Brief A
In the forum thread about TensorRT quantization, retype the passage starting at "I am currently" and ending at "model to TensorRT.".
Brief B
Render this sentence from the forum thread about TensorRT quantization in Spanish: "The method of using the trt file will be used in the next project."

Page extract
I want to get the lightweight model converted to onnx

Description

hello.
I would like to use your software(tensorRT) skills.
I have a problem I’m trying to solve now, but it doesn’t work.
I have a question.

It was judged that your software technology has the function of reducing model weight and compiling.

Currently, there is no need for a function to compile, only a technique for reducing the weight of the model is required.
A function to compile later is required.

That’s why I want to use only model lightweighting technology.

I wonder if there is a way to lighten the model.onnx model using your software and get the model_quant.onnx model back.

So far, no matter how much I search, I don’t think that feature is available.

thanks in advance for reply

Environment

TensorRT Version: 8.4
GPU Type: A6000
Nvidia Driver Version: 510
CUDA Version: 11.4
CUDNN Version: 8
Operating System + Version:
Python Version (if applicable): 3.8
TensorFlow Version (if applicable):
PyTorch Version (if applicable):
Baremetal or Container (if container which image + tag):

Hi,
Request you to share the ONNX model and the script if not shared already so that we can assist you better.
Alongside you can try few things:

  1. validating your model with the below snippet

check_model.py

import sys
import onnx
filename = yourONNXmodel
model = onnx.load(filename)
onnx.checker.check_model(model).
2) Try running your model with trtexec command.

In case you are still facing issue, request you to share the trtexec “”–verbose"" log for further debugging
Thanks!

Thank you for answer.

But I don’t think you need the script I’m going to give you.

Here’s what I was talking about:

  1. model.onnx
  2. tensorRT quantization + optimizer = model.trt
  3. model_quant_optimizer.onnx

I want to make an onnx file with quantization and optimizer applied using only the quantization and optimizer functions of tensorRT in the onnx file.
I don’t want the trt file.
The method of using the trt file will be used in the next project.
I am currently wondering if it is possible to create an onnx file using only the quantization and optimizer functions of tensorRT.

If the above method does not work, I wonder if it is possible to convert a trt file to an onnx file.

thank you

Hi,

Above both are not possible I think. You need to ultimately port the ONNX model to TensorRT.
In case you’re looking for training models at reduced precision,
Please refer TensorFlow-Quantization toolkit and PyTorch Quantization Toolkit as mentioned here.

Thank you.

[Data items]
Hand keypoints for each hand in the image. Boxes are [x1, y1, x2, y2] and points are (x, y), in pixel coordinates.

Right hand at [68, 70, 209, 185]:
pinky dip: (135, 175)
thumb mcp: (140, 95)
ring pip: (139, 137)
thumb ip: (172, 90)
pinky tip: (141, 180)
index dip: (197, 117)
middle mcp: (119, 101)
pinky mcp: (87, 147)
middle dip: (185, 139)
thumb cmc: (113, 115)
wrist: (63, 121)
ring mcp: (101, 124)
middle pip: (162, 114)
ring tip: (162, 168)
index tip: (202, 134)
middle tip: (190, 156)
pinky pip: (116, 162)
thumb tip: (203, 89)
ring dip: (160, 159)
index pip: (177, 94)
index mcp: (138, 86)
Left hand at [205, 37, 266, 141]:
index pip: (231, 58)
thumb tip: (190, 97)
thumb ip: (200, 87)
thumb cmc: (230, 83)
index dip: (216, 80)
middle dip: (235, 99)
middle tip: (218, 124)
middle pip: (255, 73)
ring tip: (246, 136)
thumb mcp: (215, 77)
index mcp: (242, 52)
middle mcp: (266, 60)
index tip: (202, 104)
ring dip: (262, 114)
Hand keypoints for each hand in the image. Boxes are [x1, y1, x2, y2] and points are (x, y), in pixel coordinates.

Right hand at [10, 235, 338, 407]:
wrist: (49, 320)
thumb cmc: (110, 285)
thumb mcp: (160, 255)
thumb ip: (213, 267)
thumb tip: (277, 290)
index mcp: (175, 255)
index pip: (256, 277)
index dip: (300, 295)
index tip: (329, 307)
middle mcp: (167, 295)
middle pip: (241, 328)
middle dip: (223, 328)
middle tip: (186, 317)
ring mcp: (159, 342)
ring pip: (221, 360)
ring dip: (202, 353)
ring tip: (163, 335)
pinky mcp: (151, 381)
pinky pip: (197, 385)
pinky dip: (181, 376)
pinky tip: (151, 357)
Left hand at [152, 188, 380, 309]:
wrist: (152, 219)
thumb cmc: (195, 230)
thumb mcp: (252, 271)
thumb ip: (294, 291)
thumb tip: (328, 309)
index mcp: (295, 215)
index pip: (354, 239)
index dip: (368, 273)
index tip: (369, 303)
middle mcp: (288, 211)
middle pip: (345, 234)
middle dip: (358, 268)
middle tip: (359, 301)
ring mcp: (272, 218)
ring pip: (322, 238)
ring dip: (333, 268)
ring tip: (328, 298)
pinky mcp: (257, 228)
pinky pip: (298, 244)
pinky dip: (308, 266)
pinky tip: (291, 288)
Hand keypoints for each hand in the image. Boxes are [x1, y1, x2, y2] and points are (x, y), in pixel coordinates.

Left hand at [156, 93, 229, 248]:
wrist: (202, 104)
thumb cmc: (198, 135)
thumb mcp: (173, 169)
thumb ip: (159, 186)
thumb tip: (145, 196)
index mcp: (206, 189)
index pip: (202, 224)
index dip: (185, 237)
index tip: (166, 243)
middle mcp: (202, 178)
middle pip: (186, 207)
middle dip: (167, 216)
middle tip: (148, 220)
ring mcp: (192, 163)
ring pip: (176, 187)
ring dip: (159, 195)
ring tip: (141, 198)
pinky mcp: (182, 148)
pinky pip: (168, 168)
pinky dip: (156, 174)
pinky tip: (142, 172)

Answer area A
I am currently wondering if it is possible to create an onnx file using only the quantization and optimizer functions of tensorRT.

If the above method does not work, I wonder if it is possible to convert a trt file to an onnx file.

thank you

Hi,

Above both are not possible I think. You need to ultimately port the ONNX model to TensorRT.

Answer area B
El método de usar el archivo trt se utilizará en el próximo proyecto.